Angela cogió los milagros y los envolvió en papel higiénico, enrollándolos y colocándolos a continuación en el interior de sus prendas para protegerlos, dentro de los calcetines y de las zapatillas.
Dobló la mantilla de encaje negro y la tiró a la papelera. Cal odiaba el encaje. Tampoco le gustaba la imagen de la Virgen, pero ésa la dejó. Cuando volvieran, ella viviría en la caravana de Cal; a la siguiente persona que viviera allí quizá le pareciera bonita.
Angela se había tomado un momento para contarles las noticias al resto de los calvinistas: que tendría el bebé, el bebé de Cal; que él finalmente había reconocido que el niño era suyo; que se iban a Las Vegas a casarse.

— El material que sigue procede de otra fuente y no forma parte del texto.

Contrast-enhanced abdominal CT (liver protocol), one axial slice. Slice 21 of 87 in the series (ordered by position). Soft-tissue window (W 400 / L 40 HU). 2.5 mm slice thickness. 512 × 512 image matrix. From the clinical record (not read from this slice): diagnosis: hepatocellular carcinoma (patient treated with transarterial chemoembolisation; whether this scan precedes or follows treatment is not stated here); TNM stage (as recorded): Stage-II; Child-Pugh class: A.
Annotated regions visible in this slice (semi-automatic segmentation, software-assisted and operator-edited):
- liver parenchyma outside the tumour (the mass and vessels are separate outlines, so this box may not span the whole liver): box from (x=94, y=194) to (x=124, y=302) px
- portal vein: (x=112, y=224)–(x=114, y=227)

—El reverendo Cal nunca iría a Las Vegas —dijo Charlie Pedrick.
Angela se negaba a llamarlo Juan Bautista, aunque le había llegado el rumor de que él estaba intentando cambiarse el nombre legalmente.
—El reverendo Cal odia Las Vegas —confirmó una de las mujeres—. Y también San Francisco.

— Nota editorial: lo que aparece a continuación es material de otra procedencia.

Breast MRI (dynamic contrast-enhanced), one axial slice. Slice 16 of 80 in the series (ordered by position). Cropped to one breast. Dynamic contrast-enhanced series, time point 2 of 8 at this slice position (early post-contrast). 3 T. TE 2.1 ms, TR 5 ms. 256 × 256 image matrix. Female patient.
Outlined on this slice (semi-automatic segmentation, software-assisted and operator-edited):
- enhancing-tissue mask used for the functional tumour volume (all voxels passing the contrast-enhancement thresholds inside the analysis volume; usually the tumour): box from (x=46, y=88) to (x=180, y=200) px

—Se puede conseguir una licencia de matrimonio a cualquier hora del día o de la noche en Las Vegas —explicó Angela.
—Rezaré por ello —dijo Charlie.
«Hazlo», pensó Angela, y empezó a trasladar sus cosas a la caravana de Cal.
Juan Bautista convocó una reunión de oración. Bien. Podían hacer lo que quisieran. Que Charlie convocara una reunión para orar; ella tenía un montón de cosas que hacer antes de que Cal llegara. Tenía que preparar las maletas de ambos y dejarlo todo listo para partir.
Llenó su mochila, metió un par de prendas para Cal y su mejor traje de Armani para la boda. Pensó en llamar a sus padres y contarles la buena nueva; a su madre, no a su padre. Pero no había tiempo. Tenía que encontrar el horario del ferry. Tenía que conseguir billetes de avión.